REQUIRED ACTION » Beginning with the line that contains "Right hand at", copy each remaining line of the data below exactly.

(Bounding boxes with keypoints)
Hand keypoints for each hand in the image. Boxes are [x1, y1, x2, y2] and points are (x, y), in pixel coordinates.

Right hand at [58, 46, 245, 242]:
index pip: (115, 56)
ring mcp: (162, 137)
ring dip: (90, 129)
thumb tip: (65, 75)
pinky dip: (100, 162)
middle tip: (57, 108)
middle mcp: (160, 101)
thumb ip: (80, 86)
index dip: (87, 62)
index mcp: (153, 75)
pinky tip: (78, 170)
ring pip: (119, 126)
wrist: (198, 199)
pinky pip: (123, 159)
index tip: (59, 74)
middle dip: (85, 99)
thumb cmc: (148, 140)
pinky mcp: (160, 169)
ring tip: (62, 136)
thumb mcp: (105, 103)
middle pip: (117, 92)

YOUR RESPONSE »
Right hand at [58, 46, 245, 242]:
index pip: (115, 56)
ring mcp: (162, 137)
ring dip: (90, 129)
thumb tip: (65, 75)
pinky dip: (100, 162)
middle tip: (57, 108)
middle mcp: (160, 101)
thumb ip: (80, 86)
index dip: (87, 62)
index mcp: (153, 75)
pinky tip: (78, 170)
ring pip: (119, 126)
wrist: (198, 199)
pinky pip: (123, 159)
index tip: (59, 74)
middle dip: (85, 99)
thumb cmc: (148, 140)
pinky mcp: (160, 169)
ring tip: (62, 136)
thumb mcp: (105, 103)
middle pip: (117, 92)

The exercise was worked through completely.